Tom Hanks WWII Film 'Greyhound' to Premiere on Apple TV+

Apple buys older shows for TV+, stepping up Netflix challenge

In what is probably the biggest move caused by the coronavirus, Tom Hanks' World War II film Greyhound is now skipping theaters entirely and going directly to digital.

The tech giant initially has only released Apple original TV shows and movies since it launched, but the streaming service is reportedly in talks with Hollywood executives about licensing older content, Bloomberg reported.

"In a real shocker, the WWII battleship drama Greyhound that Tom Hanks wrote and stars in has abruptly changed course and will berth at Apple".

Movies that were previously earmarked for theatrical release have opted for mostly video-on-demand options since the COVID-19 pandemic forced the closure of cinemas worldwide. A bidding war for the film ensued with Apple TV+ winning, and the reported price tag for the picture is around $70 million.

Apple buys older shows for TV+, stepping up Netflix challenge

Netflix, Hulu, Amazon Prime and HBO have a range of older and original content; all three services have been increasing their annual spending on original content every year.
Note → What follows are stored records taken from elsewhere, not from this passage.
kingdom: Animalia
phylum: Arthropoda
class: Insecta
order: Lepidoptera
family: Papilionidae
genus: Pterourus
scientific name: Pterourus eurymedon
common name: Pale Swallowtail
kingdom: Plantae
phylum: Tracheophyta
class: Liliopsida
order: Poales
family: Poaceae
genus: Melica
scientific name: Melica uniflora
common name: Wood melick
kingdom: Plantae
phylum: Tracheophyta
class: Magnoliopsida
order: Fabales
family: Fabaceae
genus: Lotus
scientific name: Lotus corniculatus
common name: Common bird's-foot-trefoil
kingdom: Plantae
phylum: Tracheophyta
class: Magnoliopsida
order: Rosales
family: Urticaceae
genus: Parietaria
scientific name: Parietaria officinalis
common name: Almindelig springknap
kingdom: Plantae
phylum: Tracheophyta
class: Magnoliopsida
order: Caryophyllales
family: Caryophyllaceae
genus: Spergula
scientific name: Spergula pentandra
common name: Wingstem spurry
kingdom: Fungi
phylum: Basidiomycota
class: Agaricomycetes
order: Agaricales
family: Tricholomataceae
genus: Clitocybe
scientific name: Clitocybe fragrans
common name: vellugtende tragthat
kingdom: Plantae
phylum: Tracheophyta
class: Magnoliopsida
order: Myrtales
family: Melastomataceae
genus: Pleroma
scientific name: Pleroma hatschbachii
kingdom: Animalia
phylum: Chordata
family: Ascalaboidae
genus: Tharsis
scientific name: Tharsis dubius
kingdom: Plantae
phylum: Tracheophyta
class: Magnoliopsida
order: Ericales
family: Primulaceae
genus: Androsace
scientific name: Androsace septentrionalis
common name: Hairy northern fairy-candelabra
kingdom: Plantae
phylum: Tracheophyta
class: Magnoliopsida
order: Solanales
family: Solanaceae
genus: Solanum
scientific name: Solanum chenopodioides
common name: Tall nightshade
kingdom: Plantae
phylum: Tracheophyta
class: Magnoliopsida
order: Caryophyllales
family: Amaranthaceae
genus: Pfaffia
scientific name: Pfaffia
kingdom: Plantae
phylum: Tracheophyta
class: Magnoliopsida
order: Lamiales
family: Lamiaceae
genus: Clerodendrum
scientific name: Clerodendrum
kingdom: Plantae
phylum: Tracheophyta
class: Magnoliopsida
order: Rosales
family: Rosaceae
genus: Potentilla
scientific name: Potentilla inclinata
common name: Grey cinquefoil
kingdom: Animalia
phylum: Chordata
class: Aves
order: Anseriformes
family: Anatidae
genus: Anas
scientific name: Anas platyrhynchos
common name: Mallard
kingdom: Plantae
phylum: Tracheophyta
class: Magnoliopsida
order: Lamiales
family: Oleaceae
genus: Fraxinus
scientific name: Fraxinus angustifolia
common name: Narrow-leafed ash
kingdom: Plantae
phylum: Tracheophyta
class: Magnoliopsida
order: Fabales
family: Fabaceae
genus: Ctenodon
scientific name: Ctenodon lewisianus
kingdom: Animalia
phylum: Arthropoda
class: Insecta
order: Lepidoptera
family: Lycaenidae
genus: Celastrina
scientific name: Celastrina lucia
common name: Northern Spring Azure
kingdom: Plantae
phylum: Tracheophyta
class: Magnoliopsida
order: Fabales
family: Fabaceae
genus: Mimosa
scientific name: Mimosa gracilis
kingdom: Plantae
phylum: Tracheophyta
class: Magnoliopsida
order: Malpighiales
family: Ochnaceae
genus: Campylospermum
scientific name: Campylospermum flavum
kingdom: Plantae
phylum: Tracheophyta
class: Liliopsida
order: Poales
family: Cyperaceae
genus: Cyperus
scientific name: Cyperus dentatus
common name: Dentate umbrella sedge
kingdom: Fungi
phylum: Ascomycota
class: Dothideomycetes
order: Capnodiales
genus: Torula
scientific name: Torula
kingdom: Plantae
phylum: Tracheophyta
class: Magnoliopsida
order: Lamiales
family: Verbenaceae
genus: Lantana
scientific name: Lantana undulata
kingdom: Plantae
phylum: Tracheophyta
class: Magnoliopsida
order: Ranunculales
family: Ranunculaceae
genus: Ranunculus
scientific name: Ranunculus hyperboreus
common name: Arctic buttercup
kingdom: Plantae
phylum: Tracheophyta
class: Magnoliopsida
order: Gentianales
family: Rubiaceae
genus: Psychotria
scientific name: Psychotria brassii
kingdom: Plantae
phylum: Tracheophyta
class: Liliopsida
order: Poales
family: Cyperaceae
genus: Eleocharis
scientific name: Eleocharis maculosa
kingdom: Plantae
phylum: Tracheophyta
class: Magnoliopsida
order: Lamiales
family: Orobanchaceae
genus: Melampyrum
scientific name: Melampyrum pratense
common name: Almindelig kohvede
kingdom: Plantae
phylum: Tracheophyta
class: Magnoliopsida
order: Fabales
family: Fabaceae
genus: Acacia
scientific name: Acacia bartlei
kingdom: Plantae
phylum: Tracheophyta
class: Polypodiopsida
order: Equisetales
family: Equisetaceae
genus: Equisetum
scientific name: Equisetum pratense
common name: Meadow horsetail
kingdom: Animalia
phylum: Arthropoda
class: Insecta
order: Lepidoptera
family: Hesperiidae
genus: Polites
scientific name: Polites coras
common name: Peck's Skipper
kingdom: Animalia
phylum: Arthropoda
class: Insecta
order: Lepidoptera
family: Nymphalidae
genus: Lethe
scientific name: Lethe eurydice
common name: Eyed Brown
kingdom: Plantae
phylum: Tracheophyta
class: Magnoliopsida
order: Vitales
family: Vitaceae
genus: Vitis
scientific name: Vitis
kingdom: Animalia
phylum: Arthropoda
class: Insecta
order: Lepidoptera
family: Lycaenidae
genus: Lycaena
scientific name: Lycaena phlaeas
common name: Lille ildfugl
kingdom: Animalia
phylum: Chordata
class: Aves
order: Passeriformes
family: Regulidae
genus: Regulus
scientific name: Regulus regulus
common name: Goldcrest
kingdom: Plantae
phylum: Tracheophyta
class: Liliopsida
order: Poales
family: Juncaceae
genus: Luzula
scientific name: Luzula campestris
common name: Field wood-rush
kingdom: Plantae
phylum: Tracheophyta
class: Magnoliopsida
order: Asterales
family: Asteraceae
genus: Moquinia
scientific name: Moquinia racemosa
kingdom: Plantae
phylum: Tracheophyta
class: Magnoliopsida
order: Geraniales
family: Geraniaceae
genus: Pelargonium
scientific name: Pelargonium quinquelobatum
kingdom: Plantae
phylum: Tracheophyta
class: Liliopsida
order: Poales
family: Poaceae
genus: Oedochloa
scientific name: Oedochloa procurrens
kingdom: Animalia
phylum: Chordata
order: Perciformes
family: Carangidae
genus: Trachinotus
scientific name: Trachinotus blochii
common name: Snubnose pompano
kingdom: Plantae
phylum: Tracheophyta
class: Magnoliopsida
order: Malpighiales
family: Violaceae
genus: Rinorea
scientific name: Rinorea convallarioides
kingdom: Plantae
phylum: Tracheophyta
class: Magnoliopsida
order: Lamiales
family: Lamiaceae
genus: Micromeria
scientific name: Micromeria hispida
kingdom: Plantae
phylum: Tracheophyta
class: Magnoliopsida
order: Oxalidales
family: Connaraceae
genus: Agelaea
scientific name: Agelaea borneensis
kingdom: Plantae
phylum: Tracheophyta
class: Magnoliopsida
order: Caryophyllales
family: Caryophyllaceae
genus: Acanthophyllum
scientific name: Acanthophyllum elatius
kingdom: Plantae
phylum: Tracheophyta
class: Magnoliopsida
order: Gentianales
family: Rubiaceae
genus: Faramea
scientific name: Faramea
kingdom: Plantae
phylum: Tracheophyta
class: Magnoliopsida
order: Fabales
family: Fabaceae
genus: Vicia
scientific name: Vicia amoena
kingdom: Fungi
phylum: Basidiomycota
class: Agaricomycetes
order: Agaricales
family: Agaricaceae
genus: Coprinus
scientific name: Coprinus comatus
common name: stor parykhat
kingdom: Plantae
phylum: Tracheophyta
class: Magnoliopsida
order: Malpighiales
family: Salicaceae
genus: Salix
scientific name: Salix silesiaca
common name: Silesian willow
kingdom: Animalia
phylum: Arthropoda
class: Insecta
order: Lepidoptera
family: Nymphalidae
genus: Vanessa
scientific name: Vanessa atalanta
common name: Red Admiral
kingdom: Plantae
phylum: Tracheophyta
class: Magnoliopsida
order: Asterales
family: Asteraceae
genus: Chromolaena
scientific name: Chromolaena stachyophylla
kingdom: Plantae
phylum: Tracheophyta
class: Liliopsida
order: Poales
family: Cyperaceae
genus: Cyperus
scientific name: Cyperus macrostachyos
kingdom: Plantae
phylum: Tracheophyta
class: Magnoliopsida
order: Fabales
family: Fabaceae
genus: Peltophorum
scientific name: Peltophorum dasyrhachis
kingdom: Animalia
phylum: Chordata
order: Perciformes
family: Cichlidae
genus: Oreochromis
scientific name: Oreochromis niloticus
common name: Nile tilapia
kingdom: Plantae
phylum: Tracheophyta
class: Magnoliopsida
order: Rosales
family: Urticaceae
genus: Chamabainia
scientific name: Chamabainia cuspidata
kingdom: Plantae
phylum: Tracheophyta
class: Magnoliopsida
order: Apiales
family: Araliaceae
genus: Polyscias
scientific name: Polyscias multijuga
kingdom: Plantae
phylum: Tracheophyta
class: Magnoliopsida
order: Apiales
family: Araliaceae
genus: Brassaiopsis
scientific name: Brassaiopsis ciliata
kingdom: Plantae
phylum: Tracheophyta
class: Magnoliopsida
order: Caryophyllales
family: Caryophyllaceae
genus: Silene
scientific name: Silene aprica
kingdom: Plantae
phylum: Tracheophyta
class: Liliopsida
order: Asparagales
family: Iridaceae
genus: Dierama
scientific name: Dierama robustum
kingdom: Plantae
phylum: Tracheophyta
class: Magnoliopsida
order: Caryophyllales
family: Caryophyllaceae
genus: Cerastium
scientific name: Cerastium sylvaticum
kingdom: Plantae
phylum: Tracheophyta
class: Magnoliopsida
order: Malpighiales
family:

This year, Apple TV Plus has debuted a number of big original shows. According to Bloomberg, Apple is now actively seeking to acquire a back catalog of third-party content for the service so it can better compete with existing heavyweights like Netflix and newcomer Disney Plus. If Greyhound performs well, perhaps we'll see other feature films get placed on the streamer soon. Apple TV+ also has a limited app offering, with nothing for Android / Android TV, Windows 10, and gaming consoles. This marks Hanks' first screenplay credit since his mostly forgotten 2011 directorial effort Larry Crowne. Elisabeth Shue, Manuel Garcia-Rulfo, Stephen Graham, and Rob Morgan costar.

The only thing more unsafe than the front lines was the fight to get there.

Set in 1942 and inspired by actual events, Greyhound tells the story of a Navy captain who commands an armada of 37 ships to fight the Nazis.